Der SVP-Präsident müsse nicht immer im Mittelpunkt stehen. So reagiert Marco Chiesa auf die Kritik, man nehme ihn nach bald einem Jahr im Amt kaum wahr.
Der 46-jährige Betriebswirtschafter hat eine steile Karriere hingelegt: Der erste Tessiner SVP-Ständerat. Der erste Tessiner im SVP-Vizepräsidium. Und nun der erste Tessiner SVP-Präsident. Aber Chiesa ist keine charismatische Persönlichkeit. Manchmal entsteht der Eindruck, er sei mehr Parteisekretär als Parteipräsident.
Chiesa leitet die Partei aus dem Hintergrund. Bei den grossen Themen treten andere in den Vordergrund. Zum Rahmenabkommen spricht Fraktionschef Thomas Aeschi. Gegen das CO2-Gesetz kämpfte an vorderster Front der junge Solothurner Nationalrat Christian Imark. Im Parlament wettert Magdalena Martullo gegen die Corona-Politik des Bundesrats.
Bunter Haufen an Parteigrössen
Chiesa versucht diesen bunten Haufen zusammenzuhalten – das scheint ihm bis jetzt recht gut zu gelingen.
Das Chiesa andere reden lässt und selber kaum auftritt, hat auch mit der Sprache zu tun. Er geht jede Woche in den Deutschkurs, aber das Debattieren in der Deutschschweiz fällt ihm noch immer recht schwer. Im Tessin und besonders auch in der Westschweiz (Chiesa spricht sehr gut Französisch) ist er deutlich präsenter.

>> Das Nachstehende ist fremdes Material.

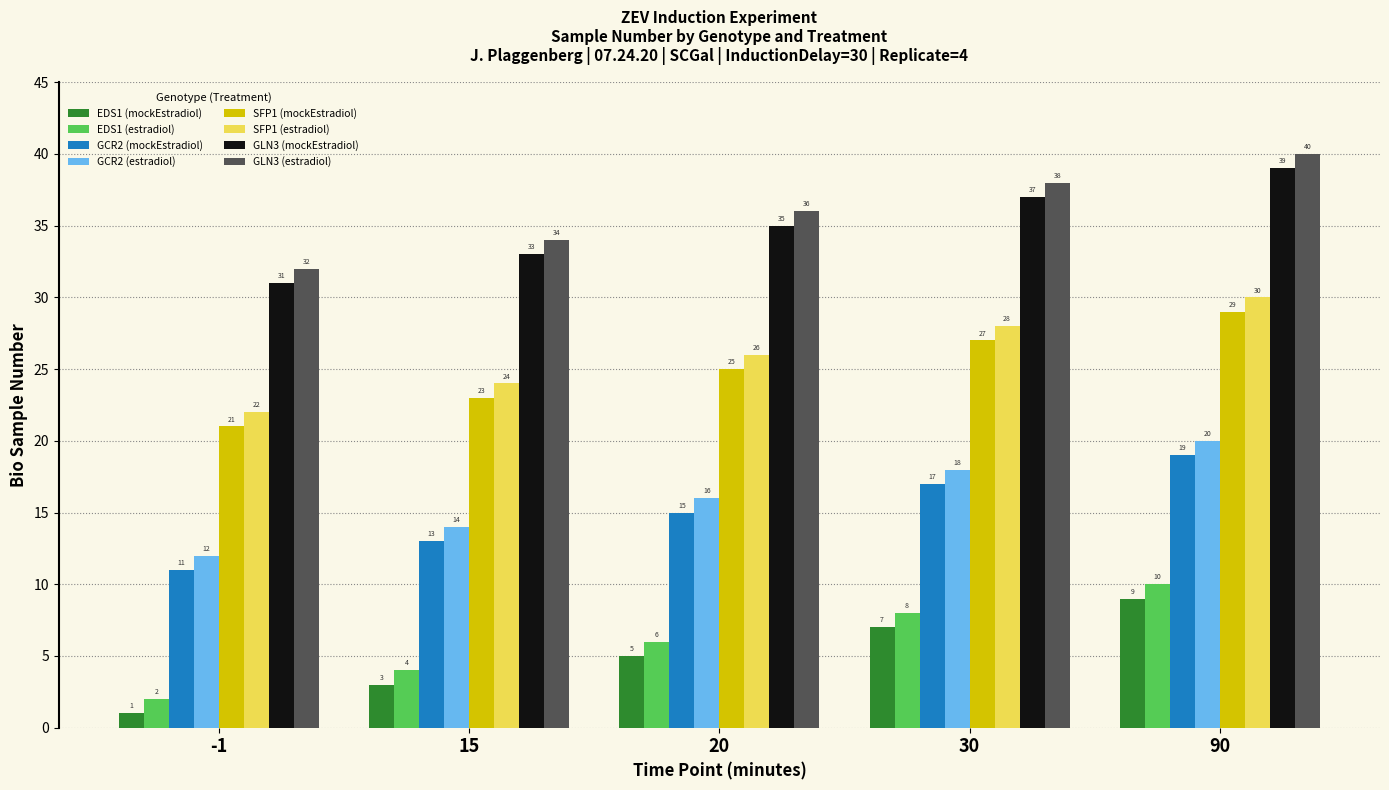

Rank the series by their maximum value, from lowest to highest.

EDS1 (mockEstradiol), EDS1 (estradiol), GCR2 (mockEstradiol), GCR2 (estradiol), SFP1 (mockEstradiol), SFP1 (estradiol), GLN3 (mockEstradiol), GLN3 (estradiol)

Kann das gut kommen mit einem unbekannten Tessiner, fragten sich vor einem Jahr viele. Und nachdem die SVP die Begrenzungs-Initiative kurz nach Chiesas Amtsantritt im letzten Herbst deutlich verloren hatte, sahen viele Politbeobachter die Partei mit ihrem neuen Präsidenten in einer Krise. Auch bei den meisten kantonalen Wahlen verlor die Partei Sitze.
Das neue Feindbild der SVP
Doch in jüngster Zeit reiht sich ein Erfolg an den nächsten. Das von der SVP bekämpfte Rahmenabkommen hat der Bundesrat gleich selber bachab geschickt. Das CO2-Gesetz bodigte die SVP fast im Alleingang. Alleine gegen alle anderen – in dieser Rolle war die Partei schon immer stark. Und nun scheint die SVP nach der «Classe Politique» auch ein neues Feindbild für die nächsten eidgenössischen Wahlen gefunden zu haben: Die urbane, grüne Stadtbevölkerung, die dem Land angeblich vorschreiben wolle, wie man zu leben habe.
Aber mit dem neuen Präsidenten hat das alles wenig zu tun. Marco Chiesa lacht nur laut, wenn man ihn fragt, ob er zu diesen Erfolgen beigetragen habe.
Die Partei wird inzwischen nicht mehr von ganz wenigen, sondern vielen verschiedenen Köpfen geprägt. Übervater Christoph Blocher tritt nur noch selten auf und hat sich aus der aktiven Parteipolitik verabschiedet.
Als erste grosse Partei hat die SVP damit einen Wandel vollzogen: Nicht der Präsident, das Programm weist den Weg. Und dieses Programm vertreten viele grössere und kleinere Partei-Persönlichkeiten nach aussen.